Al contrario della maggior parte degli altri ragazzi presenti alla festa lui ha un aspetto rilassato e pacifico.

"Perché mi fissi?" Chiede lui ridendo tra se e se.

Io sussulto.
Cavolo lo ha notato.

"Io..ehm.. scusa è che non parlo con un estraneo da un po' di tempo..."

Eh?! Ma che diavolo sto dicendo?!

Forse sto impazzendo.
Se è questo l'effetto delle feste non ci andrò mai più, tanto probabilmente senza Beth non ci sarei veramente mai più andata.

Ecco che ritorna la depressione, ecco che ritorna il ricordo di quello che ho detto a Beth.

"Certo che sei strana!" Sbotta lui ad un certo punto ridacchiando di gusto.

Cosa ho fatto ora di male?
Perché quel ragazzo ride così tanto?

Fastidioso, dannatamente fastidioso.

"Allora perché sei venuto a parlarmi se mi trovi strana?
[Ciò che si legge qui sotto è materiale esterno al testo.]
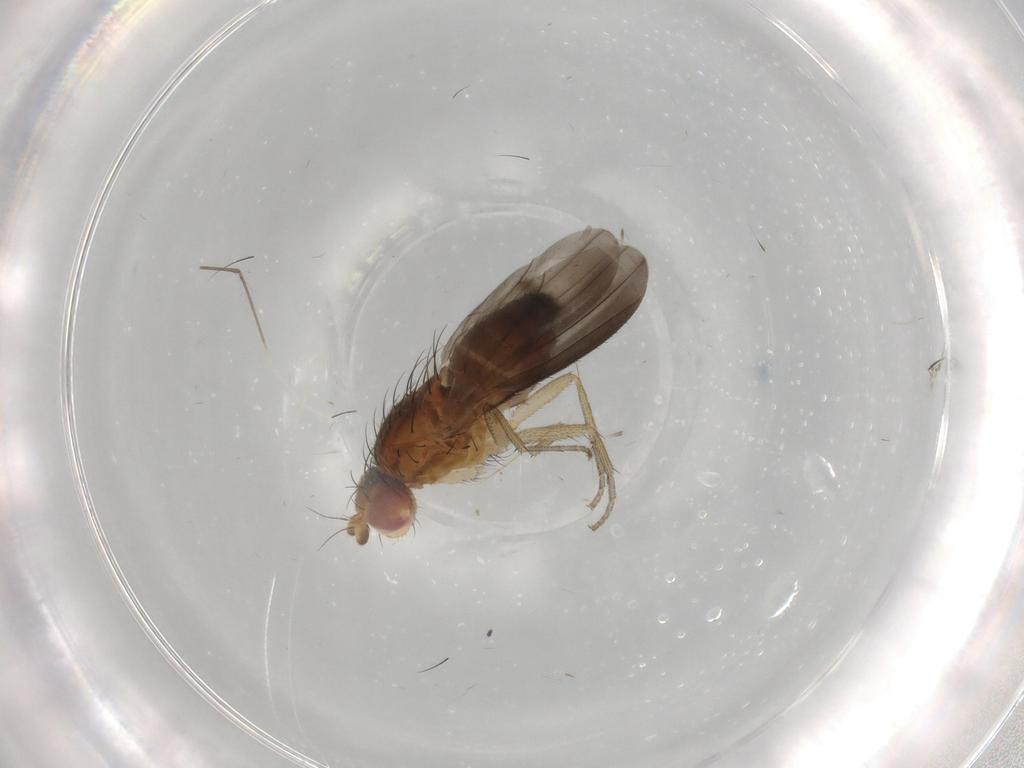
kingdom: Animalia
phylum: Arthropoda
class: Insecta
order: Diptera
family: Heleomyzidae
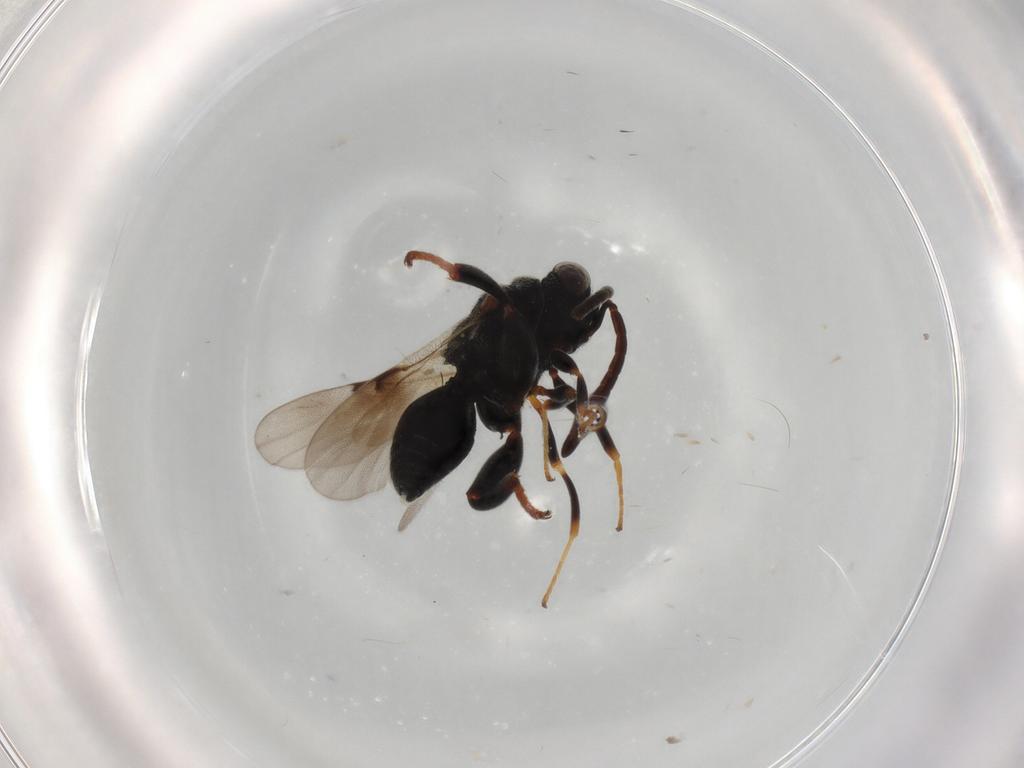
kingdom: Animalia
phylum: Arthropoda
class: Insecta
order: Hymenoptera
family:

Ci sono un sacco di ragazze lì dentro" Rispondo seccata per il suo modo di fare.

Ride ancora.
Dannazione quanto lo odio quando ride come uno scemo.

"Smettila" Dico infastidita.

Lui continua indisturbato come se non lo avessi appena rimproverato.

"Certo che proprio non capisci, io non voglio parlare con loro voglio parlare con te".

Mi immobilizzo.
Non è possibile.
C'è davvero qualcuno che vuole passare del tempo con me?

"Tu non mi conosci"
Una nota triste attraversa il viso mentre pronuncio queste ultime parole.

"No ma voglio conoscerti, per questo sono qui"

Mi fa l'occhiolino.

Mi fa quasi tenerezza il fatto che nonostante io continui a rifiutarlo non smetta di provarci.

"Non capisci."

"No, sei tu che non capisci, io voglio parlare con te proprio perché non sei come le altre, proprio perché hai nuove cose da raccontare."

Questo mi spiazza.
Non dico niente, osservo il cielo e così fa anche lui.

Forse, per la seconda volta nella mia vita, non ho capito
una persona.

Vorrei chiedergli chi sia o il perché si trovi a quella festa, ma temo di interrompere la magica atmosfera che si è creata.

Nessuno dei due parla più.

Siamo vicini e legati dall'emozione che si prova osservando quel magico cielo stellato ma allo stesso tempo lontani ed estranei.

Dopo mezz'ora di rilassante silenzio lui si alza e mi porge un foglietto con scritto il suo nome e un numero di telefono.

"Chiamami se ti va di parlare."
Si alza e se ne va a passo rilassato.

Io non dico niente ma guardo il biglietto come se ci fosse scritto chissà quale segreto e noto che il suo nome è Peter.

Infilo il pezzo di carta in tasca e sospiro.

Per mezz'ora mi sono sentita di nuovo felice.